Pouco tempo depois, senti que faltava alguma coisa. Faltava um personagem que representasse certas escrotidões e porraloquices de alguns amigos meus. Eram temas que eu não conseguia encaixar eficientemente na dupla já criada. Resolvi então que este novo personagem seria um tipo mais metaleiro, com a cabeleira cobrindo os olhos. Certa vez, li erroneamente “Podrêra” num ônibus onde estava escrito “Pedreira”, e lembrei da forma “carinhosa” como nos referíamos a um som mais sujo e pesado. Estava nomeado o terceiro personagem, completando assim o meu trio pirado de tranquêra.

11 dezembro 2005

A Primeira Tira



Os Tranquêra surgiram em 1997, época em que eu morava em um apê na Consolação em São Paulo e concluía a Faculdade de Publicidade e Propaganda na FAAP. Entre as diversas noites em que eu e meus colegas “varava” a madrugada devido ao trabalho de conclusão de curso, nasceram os primeiros embriões dos personagens que viriam a ser Os Tranquêra de hoje. Nessa época, um pouco antes de começar a trabalhar em uma pequena editora, passei várias tardes ociosas deitado em meu colchão e assistindo MTV numa TV que ficava ao pé de minha pseudo-cama. Os pesonagens Morgado e Bolha foram os primeiros a serem esboçados, influenciados pelas tiras de Wood & Stock, personagens de Angeli. Criados para serem um auto-retrado de meus amigos, Morgado seria um cara preguiçoso e meio perdedor, e Bolha o seu amigo alucinado e viajante.

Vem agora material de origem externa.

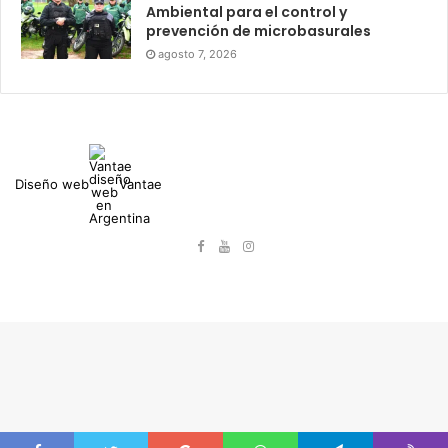
Ambiental para el control y
prevención de microbasurales
agosto 7, 2026
Diseño web
Vantae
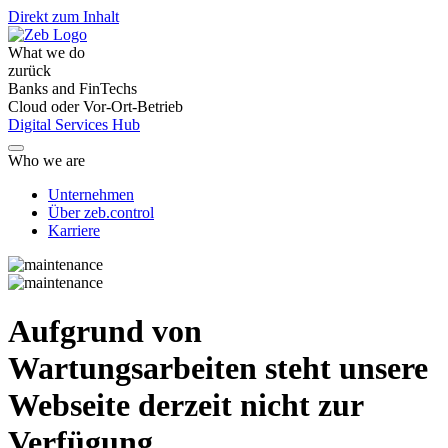
Direkt zum Inhalt
What we do
zurück
Banks and FinTechs
Cloud oder Vor-Ort-Betrieb
Digital Services Hub
Who we are
Unternehmen
Über zeb.control
Karriere
Aufgrund von
Wartungsarbeiten steht unsere
Webseite derzeit nicht zur
Verfügung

A tira “Asteróides” foi a primeira a ser criada, exatamente por eu ficar viajando o dia todo deitado em meu colchão e assistindo TV. Esta tira foi redesenhada umas 3 vezes, pois no início meu traço ainda era muito tosco. Nas duas primeiras versões havia uma TV, retratando exatamente o modo ocioso em que eu me encontrava naqueles dias. Eu gosto muito desta tira porque ela representa o verdadeiro início de meu processo criativo em quadrinhos. Antes dela, eu simplesmente não fazia a mínima idéia de como sequer conceber uma tira. Posteriormente, fiz algumas variações do mesmo tema, tentando explorar o potencial alucinante de meu personagem.